Blue City Poets: Kansas City-- From the pulse of a starlit Mid-Town roof to the beat of a cicada-humming-July-blue-summer day; from memories of the rolling prairie to the squeaky wheel of the shopping cart on a blizzard-ready night on the Eastside, Kansas City is home to the blues in a dozen ways. Come sit for a spell with like memories, or visit for the first time. These words of Kansas City poets will draw you in with a longing that is as real as it is enjoyable until you agree, 'there is no place like home.' Illustrated with lush, buoyant paintings by Michael B Savage, SAV art gallery. Works by Malcolm Byers, Kēvin Paul Callahan, William Edward Dozier, Melissa Goodnight, Jamie Lynn Heller, Mary-Lane Kamberg, C.M. Millen, Frances A. Rove, Mary Silwance, T.L. Sanders, Taylor Ware
POLLY ALICE MCCANN’s lyrical poetry paints a picture of the narratives of the internal heartland. That’s not surprising since she is also an artist. Her art and poetry have been published in US newspapers and magazines most recently in Rattle magazine. A professor of English, she is also the founder and manager of FLYING KETCHUP PRESS. She credits much of her creative work due to her research on dreams which won her the 2014 Ernest Hartmann award from Berkeley, CA. Find her first three poetry collections, Kinlight, Tea with Alice, and Puss ‘N Boötes online. Polly Alice has also edited two collections of short stories and two poetry anthologies. The most recent, “The Very Edge” is a collection of 37 international artists and poets. With her MFA in Writing from Hamline University in St. Paul, with an emphasis in poetry and short fiction, her poetry has published internationally in journals such as Naugatuck River, and arc24 in Tel Aviv and elsewhere. She says her favorite thing is to tell stories-- other people's, her own-- maybe yours.
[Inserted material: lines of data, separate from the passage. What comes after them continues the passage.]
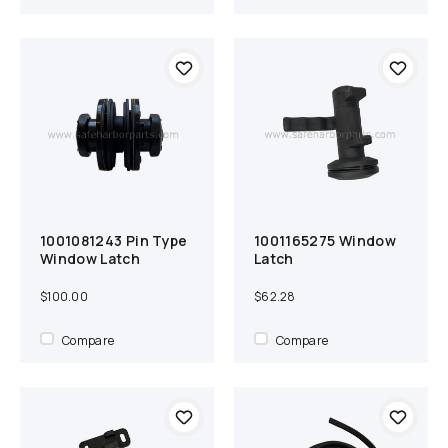
1001081243 Pin Type
1001165275 Window
Add to cart
Compare
Add to cart
Compare
Window Latch
Latch
$100.00
$62.28
Compare
Compare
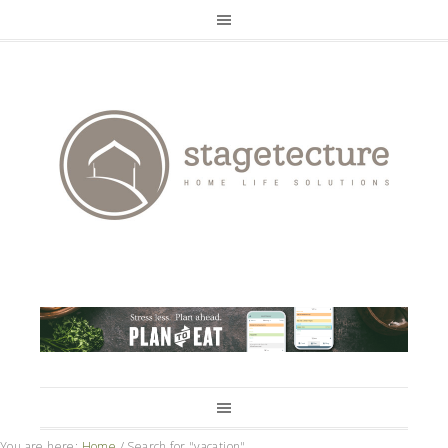
You are here:
Home
/
Search for "vacation"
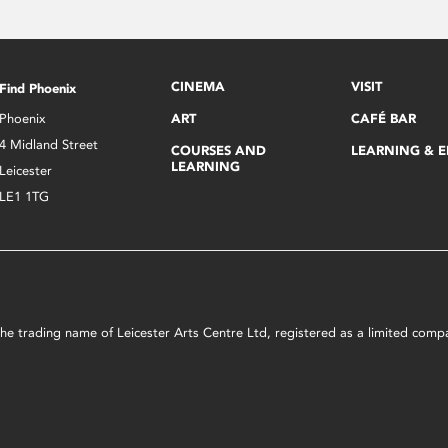
CINEMA
VISIT
Find Phoenix
Phoenix
ART
CAFÉ BAR
4 Midland Street
COURSES AND
LEARNING & 
LEARNING
Leicester
LE1 1TG
s the trading name of Leicester Arts Centre Ltd, registered as a limited co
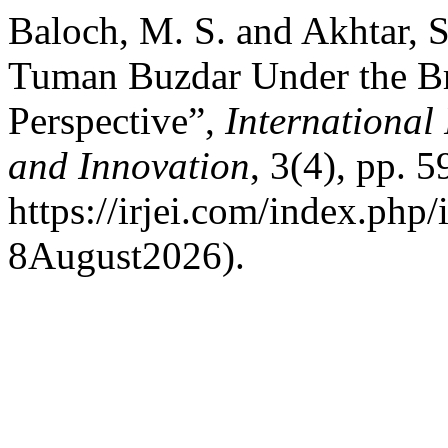
Baloch, M. S. and Akhtar, S
Tuman Buzdar Under the Bri
Perspective”,
International
and Innovation
, 3(4), pp. 5
https://irjei.com/index.php/
8August2026).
In her first book of poetry, Kinlight, she uses narrative free verse to explore the measures taken as a woman to find a place to become visible: 'I will not forget,' she writes. 'I am woman, all things began in me.' Ghosts and vapors, flour and light, her first collection remain subtle in color, but dives into bone and marrow of women in today's America.